Text for analysis:
--- START ---
Biomechatronics and Intelligent Robotics Lab

High-Force Fabric Soft Exosuit

This device utilizes precise estimates of the position of the user’s foot through gait cycle detection, whose data is drawn from the IMU, in order to provide adaptive assistance. The controller was placed onto a soft exosuit connected to an origami actuator operated by the folding of conductive material through compression.

The power of the soft exosuit was drawn by a 12V battery that was placed in a pouch at the hip, alongside a buck converter to control the voltage of the system, and a PCB containing the microcontroller, pressure sensor, and solenoid. The design of the controller was inspired by patients diagnosed with drop foot who prioritized portability and ease of access. The controller boasts a design that that utilizes methods of iterative control such as gait cycle detection to determine heel strike, flat foot, midstance, heel off, and toe off in order to properly perform the action needed by the user.
--- END ---
Entries supplied:
--- START ---
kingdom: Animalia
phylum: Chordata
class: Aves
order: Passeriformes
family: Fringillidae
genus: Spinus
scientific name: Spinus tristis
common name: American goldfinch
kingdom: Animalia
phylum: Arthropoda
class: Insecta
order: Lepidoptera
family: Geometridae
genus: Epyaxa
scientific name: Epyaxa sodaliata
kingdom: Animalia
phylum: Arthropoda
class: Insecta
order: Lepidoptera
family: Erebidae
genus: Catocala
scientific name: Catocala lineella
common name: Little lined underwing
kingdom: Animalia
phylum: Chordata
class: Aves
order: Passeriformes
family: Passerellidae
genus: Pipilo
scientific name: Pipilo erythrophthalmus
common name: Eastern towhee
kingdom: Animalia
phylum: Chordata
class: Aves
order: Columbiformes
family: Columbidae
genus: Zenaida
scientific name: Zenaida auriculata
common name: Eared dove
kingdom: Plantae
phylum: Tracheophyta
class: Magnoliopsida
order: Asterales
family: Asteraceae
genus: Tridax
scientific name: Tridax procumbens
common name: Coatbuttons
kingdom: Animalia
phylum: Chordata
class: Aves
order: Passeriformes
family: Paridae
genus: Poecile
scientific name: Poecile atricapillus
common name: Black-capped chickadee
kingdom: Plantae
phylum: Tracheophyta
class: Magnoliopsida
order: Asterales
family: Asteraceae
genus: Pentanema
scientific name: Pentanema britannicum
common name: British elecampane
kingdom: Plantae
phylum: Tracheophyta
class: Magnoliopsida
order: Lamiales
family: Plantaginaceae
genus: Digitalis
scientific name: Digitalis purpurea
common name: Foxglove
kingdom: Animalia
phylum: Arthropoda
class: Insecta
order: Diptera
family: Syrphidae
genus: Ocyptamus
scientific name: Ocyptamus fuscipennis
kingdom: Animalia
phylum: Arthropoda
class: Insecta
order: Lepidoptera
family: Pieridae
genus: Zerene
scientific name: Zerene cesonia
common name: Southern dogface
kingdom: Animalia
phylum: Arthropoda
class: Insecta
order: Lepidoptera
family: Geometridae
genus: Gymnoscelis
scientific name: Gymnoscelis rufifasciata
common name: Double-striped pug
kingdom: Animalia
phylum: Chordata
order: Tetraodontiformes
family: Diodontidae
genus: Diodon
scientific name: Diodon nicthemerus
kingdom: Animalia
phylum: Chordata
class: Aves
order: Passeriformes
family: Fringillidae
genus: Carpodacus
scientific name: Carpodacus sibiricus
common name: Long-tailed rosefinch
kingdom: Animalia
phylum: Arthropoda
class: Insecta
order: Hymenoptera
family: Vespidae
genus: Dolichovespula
--- END ---
Goal of the exercise: Reproduce the passage on the fabric exosuit word for word, from "Biomechatronics and Intelligent" to "material through compression.". The material plays no part in what is asked here.

Expected answer:
Biomechatronics and Intelligent Robotics Lab

High-Force Fabric Soft Exosuit

This device utilizes precise estimates of the position of the user’s foot through gait cycle detection, whose data is drawn from the IMU, in order to provide adaptive assistance. The controller was placed onto a soft exosuit connected to an origami actuator operated by the folding of conductive material through compression.